In recent visits to local prairies, I was reminded of a spectacular native plant that is often overshadowed by its more common hybrid cousins.
Wild bergamot (Monarda fistulosa) is a native plant with a home range that spans our continent. It frequents a wide range of locations on the landscape, such as prairies and woodland edges or abandoned pastures and road right-of-ways. This tough plant thrives in bone-dry, full-sun to more mesic and part-shade locations, occupying all but the most wet and poorly drained sites. Yet, in the home landscape, it is often overlooked for the more commonly available cultivars of its close relative, bee balm (Monarda didyma), or hybrids between the two species.
In any discussion of Monarda, it can be important to use Latin names, as the whole genus is frequently referred to as “bee balm.” In total, there have been 17 native Monarda species identified in North America, and the two mentioned here have a long history as sought-after ornamental plants. The first recorded M. didyma in cultivation was noted as early as 1745 in New England, although this plant was valued by Native Americans long before for medicinal uses.
With tufted flowers that sport tube-like petals atop dangly stems, Monardas look like something out of a Dr. Suess book. It’s this spectacular display that makes them one of our showiest summer-blooming perennials.
Pollinators recognize Monarda as something special too, as these plants attract a wide range of insects as well as hummingbirds. Nectaries are located at the base of long, tube-like petals, which does limit nectar access for some pollinators with shorter tongues. Nevertheless, as industrious insects typically do, some have found ways around this.
Mason wasps and bumblebees have both been observed chewing holes through petals to access nectaries on a variety of plant species. In many of these cases, such as with Monarda flowers, smaller short-tongued pollinators, such as sweat bees, have been shown to use access holes chewed by others to get nectar. These interesting workarounds have often lead some of these pollinators to be called thieves, and they inadvertently have avoided contact with pollen-bearing flower parts.
Although flowering displays may be spectacular, Monarda is not a complaint-free group of plants among gardeners. Being a mint family member, they spread by rhizomes and may outcompete less-vigorous neighboring plants. In addition, powdery mildew is a common pathogen on most all Monarda species. Although it’s rarely a plant-health issue, it lowers aesthetic value in late summer.
In recent decades, much of the breeding efforts among Monarda species have been focused on improved powdery-mildew resistance.
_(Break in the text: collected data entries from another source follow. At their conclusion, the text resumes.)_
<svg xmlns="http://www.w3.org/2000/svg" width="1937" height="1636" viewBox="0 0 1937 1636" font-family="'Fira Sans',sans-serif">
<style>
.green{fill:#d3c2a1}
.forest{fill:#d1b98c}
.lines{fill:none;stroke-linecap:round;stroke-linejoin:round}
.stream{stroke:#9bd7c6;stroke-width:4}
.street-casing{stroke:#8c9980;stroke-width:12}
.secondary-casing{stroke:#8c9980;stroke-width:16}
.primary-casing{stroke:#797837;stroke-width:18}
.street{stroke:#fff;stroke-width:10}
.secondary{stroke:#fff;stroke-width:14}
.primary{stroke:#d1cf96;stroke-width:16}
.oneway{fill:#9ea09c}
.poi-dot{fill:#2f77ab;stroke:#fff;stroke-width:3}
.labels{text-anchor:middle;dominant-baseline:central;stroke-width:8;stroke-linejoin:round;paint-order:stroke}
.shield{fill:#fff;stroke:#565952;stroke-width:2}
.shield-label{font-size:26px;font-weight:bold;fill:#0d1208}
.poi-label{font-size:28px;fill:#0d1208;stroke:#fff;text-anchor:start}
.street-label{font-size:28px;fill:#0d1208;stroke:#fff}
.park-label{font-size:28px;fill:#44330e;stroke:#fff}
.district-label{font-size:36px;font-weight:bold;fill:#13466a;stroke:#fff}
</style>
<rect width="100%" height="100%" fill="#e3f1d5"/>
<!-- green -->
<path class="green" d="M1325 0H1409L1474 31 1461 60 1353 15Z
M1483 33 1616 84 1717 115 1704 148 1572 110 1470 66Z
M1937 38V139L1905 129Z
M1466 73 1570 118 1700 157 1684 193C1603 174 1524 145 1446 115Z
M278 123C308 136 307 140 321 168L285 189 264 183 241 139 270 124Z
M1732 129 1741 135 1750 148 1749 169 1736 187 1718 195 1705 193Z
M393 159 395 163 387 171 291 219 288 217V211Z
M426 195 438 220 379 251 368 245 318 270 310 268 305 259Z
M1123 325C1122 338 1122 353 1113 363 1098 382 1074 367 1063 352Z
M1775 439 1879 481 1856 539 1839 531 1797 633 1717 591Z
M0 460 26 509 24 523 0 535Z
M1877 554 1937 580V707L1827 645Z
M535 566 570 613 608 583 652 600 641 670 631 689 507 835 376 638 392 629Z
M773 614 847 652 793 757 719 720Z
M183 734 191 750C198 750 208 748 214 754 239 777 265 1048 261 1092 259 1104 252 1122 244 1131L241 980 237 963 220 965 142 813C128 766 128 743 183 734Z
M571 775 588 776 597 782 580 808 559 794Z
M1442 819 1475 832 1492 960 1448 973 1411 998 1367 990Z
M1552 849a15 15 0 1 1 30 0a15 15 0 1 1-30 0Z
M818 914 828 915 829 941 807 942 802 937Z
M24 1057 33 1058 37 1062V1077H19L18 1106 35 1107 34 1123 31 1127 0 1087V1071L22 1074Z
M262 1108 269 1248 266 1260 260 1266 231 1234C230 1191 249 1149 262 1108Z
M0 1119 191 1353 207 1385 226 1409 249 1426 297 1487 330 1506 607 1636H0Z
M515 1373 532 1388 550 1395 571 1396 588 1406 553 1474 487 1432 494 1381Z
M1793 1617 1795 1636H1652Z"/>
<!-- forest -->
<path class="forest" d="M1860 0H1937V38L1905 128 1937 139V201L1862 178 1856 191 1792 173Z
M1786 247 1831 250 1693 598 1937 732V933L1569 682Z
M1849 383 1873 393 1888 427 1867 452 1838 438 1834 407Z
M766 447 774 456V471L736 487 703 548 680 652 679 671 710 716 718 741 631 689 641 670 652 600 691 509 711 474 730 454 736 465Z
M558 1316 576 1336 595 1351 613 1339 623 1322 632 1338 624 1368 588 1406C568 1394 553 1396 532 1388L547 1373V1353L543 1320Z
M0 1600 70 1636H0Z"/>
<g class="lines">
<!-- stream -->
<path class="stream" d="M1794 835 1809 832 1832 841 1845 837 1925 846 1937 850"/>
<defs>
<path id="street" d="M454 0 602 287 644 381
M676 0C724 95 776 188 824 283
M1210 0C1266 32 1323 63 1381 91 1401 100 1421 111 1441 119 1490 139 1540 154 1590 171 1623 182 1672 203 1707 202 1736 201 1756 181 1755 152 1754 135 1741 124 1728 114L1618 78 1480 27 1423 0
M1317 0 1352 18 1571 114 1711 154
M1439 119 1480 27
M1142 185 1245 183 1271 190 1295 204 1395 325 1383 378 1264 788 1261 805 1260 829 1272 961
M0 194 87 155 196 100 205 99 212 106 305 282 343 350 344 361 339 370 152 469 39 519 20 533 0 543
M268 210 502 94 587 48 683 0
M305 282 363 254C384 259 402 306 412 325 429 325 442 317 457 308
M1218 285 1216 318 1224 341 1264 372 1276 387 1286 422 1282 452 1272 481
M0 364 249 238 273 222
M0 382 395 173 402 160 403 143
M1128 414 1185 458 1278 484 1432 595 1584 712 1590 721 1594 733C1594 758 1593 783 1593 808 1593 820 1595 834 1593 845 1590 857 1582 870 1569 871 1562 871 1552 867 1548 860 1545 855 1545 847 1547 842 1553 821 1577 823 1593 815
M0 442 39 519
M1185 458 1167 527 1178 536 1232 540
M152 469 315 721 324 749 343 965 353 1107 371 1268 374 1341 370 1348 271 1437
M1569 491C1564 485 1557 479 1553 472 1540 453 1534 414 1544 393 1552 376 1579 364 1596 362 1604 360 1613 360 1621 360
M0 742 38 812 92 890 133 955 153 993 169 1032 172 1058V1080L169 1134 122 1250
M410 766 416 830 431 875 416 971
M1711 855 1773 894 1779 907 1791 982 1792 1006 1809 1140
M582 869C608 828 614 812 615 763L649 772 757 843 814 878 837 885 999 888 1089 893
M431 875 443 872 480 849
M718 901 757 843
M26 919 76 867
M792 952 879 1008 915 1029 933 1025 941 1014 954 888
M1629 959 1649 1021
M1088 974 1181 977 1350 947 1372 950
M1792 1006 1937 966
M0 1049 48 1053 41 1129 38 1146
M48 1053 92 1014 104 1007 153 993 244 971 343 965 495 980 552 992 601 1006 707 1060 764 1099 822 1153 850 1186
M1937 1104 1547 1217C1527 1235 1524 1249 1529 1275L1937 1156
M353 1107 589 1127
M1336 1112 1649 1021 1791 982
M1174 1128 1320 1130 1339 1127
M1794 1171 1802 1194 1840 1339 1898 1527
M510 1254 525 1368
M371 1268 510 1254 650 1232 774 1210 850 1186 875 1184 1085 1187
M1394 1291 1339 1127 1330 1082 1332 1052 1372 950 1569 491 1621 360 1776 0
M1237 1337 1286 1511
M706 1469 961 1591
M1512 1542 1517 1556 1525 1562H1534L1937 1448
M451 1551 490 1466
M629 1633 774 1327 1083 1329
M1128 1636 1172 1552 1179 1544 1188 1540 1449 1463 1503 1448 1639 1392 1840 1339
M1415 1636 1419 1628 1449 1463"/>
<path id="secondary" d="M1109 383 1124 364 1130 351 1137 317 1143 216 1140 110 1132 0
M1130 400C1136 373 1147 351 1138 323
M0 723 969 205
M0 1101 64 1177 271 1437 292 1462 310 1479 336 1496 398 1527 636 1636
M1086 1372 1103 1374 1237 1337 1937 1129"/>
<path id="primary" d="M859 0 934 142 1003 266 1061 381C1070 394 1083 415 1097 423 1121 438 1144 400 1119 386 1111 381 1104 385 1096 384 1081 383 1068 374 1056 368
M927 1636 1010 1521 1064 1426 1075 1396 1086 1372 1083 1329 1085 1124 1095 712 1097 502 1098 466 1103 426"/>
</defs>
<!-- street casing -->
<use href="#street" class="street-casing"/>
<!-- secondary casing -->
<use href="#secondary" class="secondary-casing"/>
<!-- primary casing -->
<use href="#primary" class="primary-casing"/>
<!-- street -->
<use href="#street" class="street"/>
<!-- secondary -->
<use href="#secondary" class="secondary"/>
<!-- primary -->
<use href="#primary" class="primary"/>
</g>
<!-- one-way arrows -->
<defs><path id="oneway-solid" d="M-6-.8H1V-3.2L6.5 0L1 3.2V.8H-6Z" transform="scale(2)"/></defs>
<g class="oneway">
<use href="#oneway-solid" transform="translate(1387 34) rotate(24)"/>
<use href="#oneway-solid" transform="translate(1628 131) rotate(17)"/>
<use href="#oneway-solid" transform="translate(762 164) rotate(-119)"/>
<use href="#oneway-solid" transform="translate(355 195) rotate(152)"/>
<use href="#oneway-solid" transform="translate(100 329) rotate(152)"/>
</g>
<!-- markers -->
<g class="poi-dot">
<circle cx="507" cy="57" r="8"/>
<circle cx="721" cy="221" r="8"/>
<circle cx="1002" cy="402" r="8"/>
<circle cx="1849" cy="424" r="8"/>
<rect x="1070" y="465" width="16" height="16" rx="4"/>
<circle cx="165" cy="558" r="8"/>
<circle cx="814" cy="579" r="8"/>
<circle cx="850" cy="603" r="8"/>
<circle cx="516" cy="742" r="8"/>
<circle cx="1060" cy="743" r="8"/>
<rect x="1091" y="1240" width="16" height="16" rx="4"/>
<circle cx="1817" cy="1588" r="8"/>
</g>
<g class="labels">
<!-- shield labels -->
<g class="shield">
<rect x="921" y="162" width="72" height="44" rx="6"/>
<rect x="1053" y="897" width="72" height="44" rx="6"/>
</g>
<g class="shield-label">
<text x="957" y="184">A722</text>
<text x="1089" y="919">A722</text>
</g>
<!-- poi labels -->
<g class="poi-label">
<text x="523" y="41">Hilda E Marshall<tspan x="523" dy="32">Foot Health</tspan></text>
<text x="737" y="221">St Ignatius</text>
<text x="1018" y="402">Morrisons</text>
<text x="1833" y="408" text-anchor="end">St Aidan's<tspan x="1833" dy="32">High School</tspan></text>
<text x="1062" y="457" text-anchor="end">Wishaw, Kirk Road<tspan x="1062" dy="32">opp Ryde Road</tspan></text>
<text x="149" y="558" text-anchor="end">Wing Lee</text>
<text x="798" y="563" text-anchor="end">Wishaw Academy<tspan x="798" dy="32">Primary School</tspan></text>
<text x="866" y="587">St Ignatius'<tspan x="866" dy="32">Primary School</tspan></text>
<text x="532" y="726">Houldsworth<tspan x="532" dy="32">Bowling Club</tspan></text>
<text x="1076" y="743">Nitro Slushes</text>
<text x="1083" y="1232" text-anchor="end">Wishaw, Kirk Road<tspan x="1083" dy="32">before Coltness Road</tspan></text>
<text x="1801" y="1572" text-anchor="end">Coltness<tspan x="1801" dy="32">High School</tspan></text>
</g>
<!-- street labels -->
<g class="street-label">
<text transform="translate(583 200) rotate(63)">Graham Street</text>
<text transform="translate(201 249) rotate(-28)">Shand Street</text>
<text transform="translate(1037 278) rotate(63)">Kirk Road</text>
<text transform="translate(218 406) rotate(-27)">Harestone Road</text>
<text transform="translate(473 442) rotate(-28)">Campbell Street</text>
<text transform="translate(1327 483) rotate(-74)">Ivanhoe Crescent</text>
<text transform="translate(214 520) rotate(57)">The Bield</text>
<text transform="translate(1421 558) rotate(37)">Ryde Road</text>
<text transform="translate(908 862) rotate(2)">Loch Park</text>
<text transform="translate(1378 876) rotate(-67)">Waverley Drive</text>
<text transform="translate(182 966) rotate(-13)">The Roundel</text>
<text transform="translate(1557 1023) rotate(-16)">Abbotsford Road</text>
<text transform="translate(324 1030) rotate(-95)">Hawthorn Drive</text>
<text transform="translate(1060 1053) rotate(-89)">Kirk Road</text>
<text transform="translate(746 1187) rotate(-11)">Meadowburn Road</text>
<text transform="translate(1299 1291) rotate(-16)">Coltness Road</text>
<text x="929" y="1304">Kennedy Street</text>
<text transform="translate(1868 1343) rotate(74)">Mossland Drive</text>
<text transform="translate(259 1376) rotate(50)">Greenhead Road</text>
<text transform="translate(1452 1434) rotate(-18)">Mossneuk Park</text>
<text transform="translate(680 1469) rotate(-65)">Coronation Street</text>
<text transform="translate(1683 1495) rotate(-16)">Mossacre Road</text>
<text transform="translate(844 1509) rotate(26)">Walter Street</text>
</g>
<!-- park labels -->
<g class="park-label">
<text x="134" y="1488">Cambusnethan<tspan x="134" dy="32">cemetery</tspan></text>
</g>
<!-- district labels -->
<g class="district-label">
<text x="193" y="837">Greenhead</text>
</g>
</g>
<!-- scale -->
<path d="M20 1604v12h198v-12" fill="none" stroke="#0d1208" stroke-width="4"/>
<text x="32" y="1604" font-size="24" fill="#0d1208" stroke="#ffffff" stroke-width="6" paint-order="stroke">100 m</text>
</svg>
Although there have been some cultivars of M. didyma released, the vast majority of new plants are hybrids between M. didyma and M. fistulosa. Many of the new hybrids do exhibit good resistance to powdery mildew, although not all live up to what may be expected.
However, there are some basic recommendations to manage powdery mildew that aren’t all that hard to apply. Since this fungal pathogen infects leaves and loves moisture, simply increasing airflow can help drastically. Removal of infect foliage by cutting back after flowering can help reduce poor appearance, improve airflow and promote a new flush of uninfected leaves. As with most all fungal foliage infectors, removing dead leaves on the ground and end-of-season cleanup of infected stems can help to reduce infection next year.
While newer hybrids may address powdery-mildew issues, there are always questions as to whether a hybrid will support pollinators as well as its native parents. I’ve found that M. fistulosa does wonderfully when planted in a mixture of native tall grasses, asters and goldenrods.
The taller neighboring natives serve to hide powdery mildew damage in the late season and limit rambunctiously spreading Monarda. In addition, this type of design is similar to native prairie settings where Monarda occurs naturally. Perhaps mimicking our native plant community is a better overall solution than adding hybrid plants?
If you are interested in seeing wild bergamot in a natural setting, the Champaign Park District has thriving populations at several of its parks, including Heritage Park, Robert C. Porter Family Park and Sunset Ridge park. It’s well worth the visit as each park supports a thriving prairie population!